▶ [Written task] Gather all lines in the entries below that include the word "طنجة".

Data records
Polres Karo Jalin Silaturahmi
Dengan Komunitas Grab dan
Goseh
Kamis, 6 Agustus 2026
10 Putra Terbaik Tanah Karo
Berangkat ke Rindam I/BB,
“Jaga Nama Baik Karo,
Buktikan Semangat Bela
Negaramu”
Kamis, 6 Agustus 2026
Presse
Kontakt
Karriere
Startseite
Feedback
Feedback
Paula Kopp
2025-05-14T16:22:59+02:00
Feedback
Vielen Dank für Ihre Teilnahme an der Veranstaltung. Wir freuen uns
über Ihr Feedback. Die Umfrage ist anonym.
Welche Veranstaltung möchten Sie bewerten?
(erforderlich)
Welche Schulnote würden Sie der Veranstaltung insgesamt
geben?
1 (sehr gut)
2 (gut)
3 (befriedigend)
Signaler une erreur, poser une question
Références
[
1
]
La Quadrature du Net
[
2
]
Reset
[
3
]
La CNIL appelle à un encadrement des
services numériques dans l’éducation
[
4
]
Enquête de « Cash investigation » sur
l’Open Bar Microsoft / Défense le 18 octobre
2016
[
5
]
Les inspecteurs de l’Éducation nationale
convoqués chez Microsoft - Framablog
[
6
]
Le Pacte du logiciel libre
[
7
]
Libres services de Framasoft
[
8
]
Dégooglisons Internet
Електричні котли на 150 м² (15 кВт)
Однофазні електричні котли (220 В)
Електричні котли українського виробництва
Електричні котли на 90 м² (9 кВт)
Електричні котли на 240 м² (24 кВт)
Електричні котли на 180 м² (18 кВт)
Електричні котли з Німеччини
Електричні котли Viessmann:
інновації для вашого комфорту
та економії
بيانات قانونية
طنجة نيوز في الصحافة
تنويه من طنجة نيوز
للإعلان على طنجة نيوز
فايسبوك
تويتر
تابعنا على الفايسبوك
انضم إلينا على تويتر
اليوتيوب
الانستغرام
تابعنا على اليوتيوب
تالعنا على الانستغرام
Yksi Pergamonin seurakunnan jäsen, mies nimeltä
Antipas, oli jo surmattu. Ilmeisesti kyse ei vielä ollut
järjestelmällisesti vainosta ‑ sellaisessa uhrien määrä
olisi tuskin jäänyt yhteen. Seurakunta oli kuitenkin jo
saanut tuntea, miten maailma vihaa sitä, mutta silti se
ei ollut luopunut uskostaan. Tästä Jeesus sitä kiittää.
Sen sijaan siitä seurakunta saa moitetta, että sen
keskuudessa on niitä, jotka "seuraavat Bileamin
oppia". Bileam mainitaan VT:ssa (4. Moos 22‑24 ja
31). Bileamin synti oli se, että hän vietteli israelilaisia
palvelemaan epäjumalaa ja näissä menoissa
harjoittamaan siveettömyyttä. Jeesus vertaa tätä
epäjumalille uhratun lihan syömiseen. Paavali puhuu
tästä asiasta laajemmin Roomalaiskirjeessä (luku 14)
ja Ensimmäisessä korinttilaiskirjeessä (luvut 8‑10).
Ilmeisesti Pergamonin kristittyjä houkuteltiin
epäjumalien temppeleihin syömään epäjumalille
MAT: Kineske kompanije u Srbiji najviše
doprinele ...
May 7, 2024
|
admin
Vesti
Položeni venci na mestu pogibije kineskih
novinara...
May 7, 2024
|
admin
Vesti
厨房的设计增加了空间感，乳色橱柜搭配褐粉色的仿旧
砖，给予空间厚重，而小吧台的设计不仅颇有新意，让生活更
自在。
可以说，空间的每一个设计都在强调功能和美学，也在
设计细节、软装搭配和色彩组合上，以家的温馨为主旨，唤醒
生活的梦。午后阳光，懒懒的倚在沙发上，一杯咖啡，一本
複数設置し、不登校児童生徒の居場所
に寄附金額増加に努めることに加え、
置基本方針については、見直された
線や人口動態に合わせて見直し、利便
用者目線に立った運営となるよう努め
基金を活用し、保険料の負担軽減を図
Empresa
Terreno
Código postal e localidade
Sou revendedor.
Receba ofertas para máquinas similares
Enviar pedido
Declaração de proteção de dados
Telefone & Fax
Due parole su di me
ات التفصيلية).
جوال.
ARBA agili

▶ [Response to this exercise]
طنجة نيوز في الصحافة
تنويه من طنجة نيوز
للإعلان على طنجة نيوز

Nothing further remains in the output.